Implications: Les résultats de séquençage inter- et intra-laboratoire de l’ORF5 sont reproductibles, fiables, et ne contribuent pas significativement à la diversité estimée du VSRRP. Des erreurs de suivi pourraient se produire ce qui entrainerait de la confusion ou des réactions inappropriées par des décideurs clés. Les personnes soumettant des échantillons devraient conserver des aliquotes de tous les échantillons afin de permettre des études ultérieures en cas d’erreur diagnostique non reliée à la procédure de séquençage.

Resumé

Objetivo: Valorar la variación de la secuencia del marco 5 (ORF5 por sus siglas en inglés) de lectura abierta del virus del síndrome reproductivo y respiratorio porcino (vPRRS), dentro y entre los laboratorios de diagnóstico estatales, que puedan contribuir a las diferencias observadas en la homología de secuencias entre aislamientos.

Materiales y métodos: Se recolectaron muestras de sangre positivas al vPRRS de cerdos individuales en tres granjas diferentes y se enviaron en tres ocasiones independientes a tres laboratorios de diagnóstico para la secuencia de nucleótidos del ORF5 del vPRRS. Los aislamientos del vPRRS en cada granja eran genéticamente diferentes. Los virus de vacuna (Ingelvac PRRS MLV y Ingelvac PRRS ATP; Boehringer Ingelheim Vetmedica, Inc, St Joseph, Missouri) se enviaron como controles positivos.

Resultados: Se obtuvieron secuencias de ORF5 completo de todas las muestras. La secuenciación del control positivo del virus de la vacuna fue precisa y muy exacta, todos los laboratorios en todas las ocasiones, obtuvieron secuencias casi idénticas. La especificidad analítica de la secuenciación del vPRRS de campo fue robusta, con una variación media entre laboratorios para la misma muestra de granja, entre todos los cerdos y fechas de entrega, de una base de diferencia por cada 603 bases (0.2%). Setenta y cinco por ciento de las secuencias tuvieron menos de seis bases de diferencia, y la mayor diferencia fue 2.2%. Sin embargo, 16% de las muestras en una entrega de una granja, parecen haber sido mal identificadas en los reportes de un laboratorio.

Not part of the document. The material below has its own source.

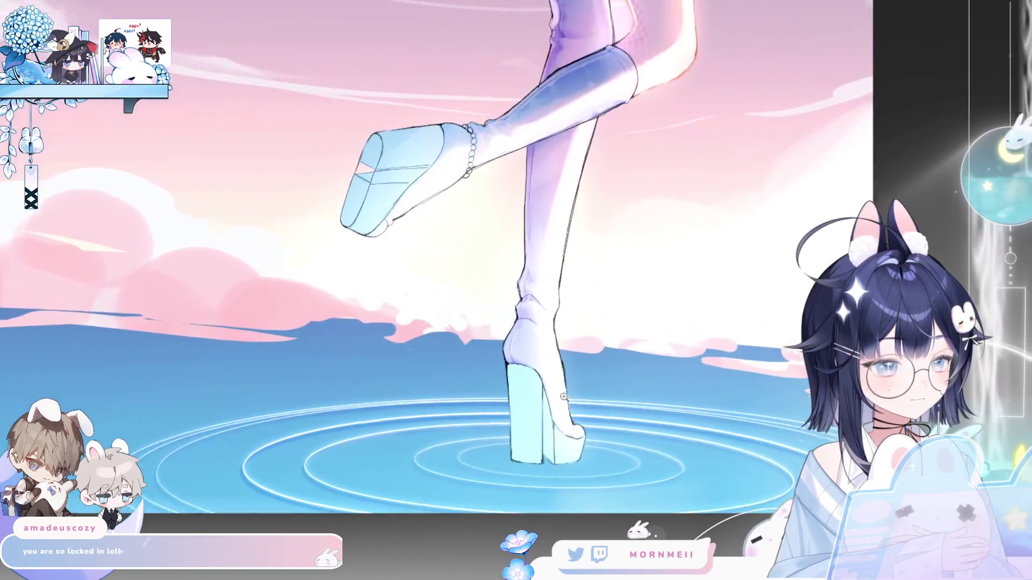
Compare the light cyan water glow around the boot with undo/redo, then view the whole artwork.
scroll(564, 396, down, 3)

Implicaciones: Los resultados de secuenciación ORF5 inter y entre laboratorio son reproducibles, confiables, y no contribuyen significativamente a la diversidad estimada del vPRRS. Pueden ocurrir errores de seguimiento que confundan o lleven a una reacción inadecuada de los responsables claves de toma de decisiones. Quienes envían muestras deberían retener alícuotas de todas las muestras para permitir investigaciones posteriores de un error de diagnóstico no relacionado con el proceso de secuenciación.

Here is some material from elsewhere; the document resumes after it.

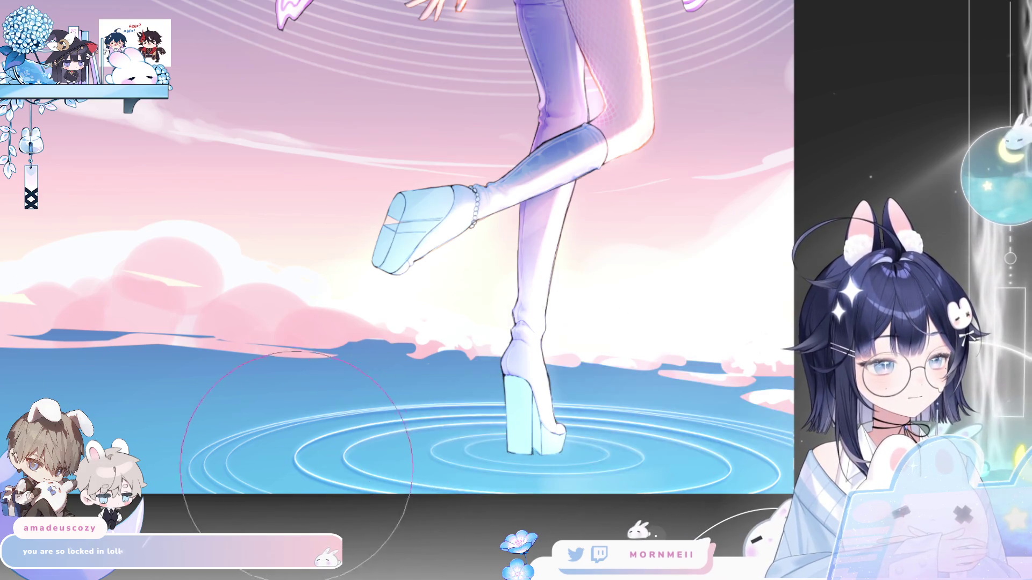
key(ctrl+y)
key(ctrl+z)
key(ctrl+y)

Keywords: swine, porcine reproductive and respiratory syndrome, sequence, dendrogram, variation
Search the AASV web site for pages with similar keywords.

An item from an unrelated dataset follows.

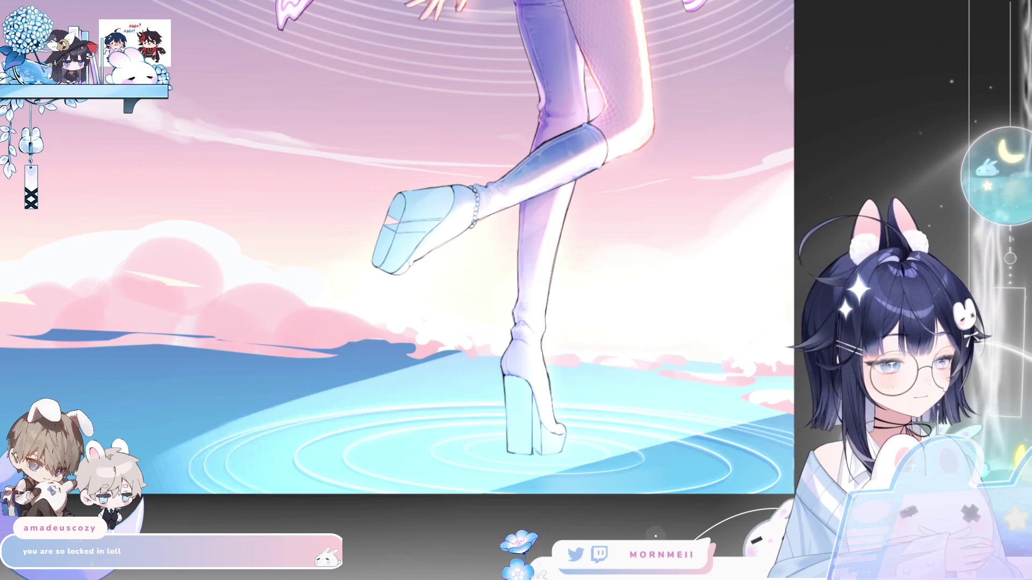
key(ctrl+0)
key(h)
key(h)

Received: December 27, 2013
Accepted: July 14, 2014

One of the first questions asked at the onset of a clinical porcine reproductive and respiratory syndrome (PRRS) outbreak in a swine breeding herd is if the virus responsible is a new introduction or if it re-emerged from a previous resident field virus. An informed answer will help in determining if the farm experienced a new external virus introduction, indicative of a biosecurity breach, or if the persistent circulation of resident virus is responsible for an observed clinical episode.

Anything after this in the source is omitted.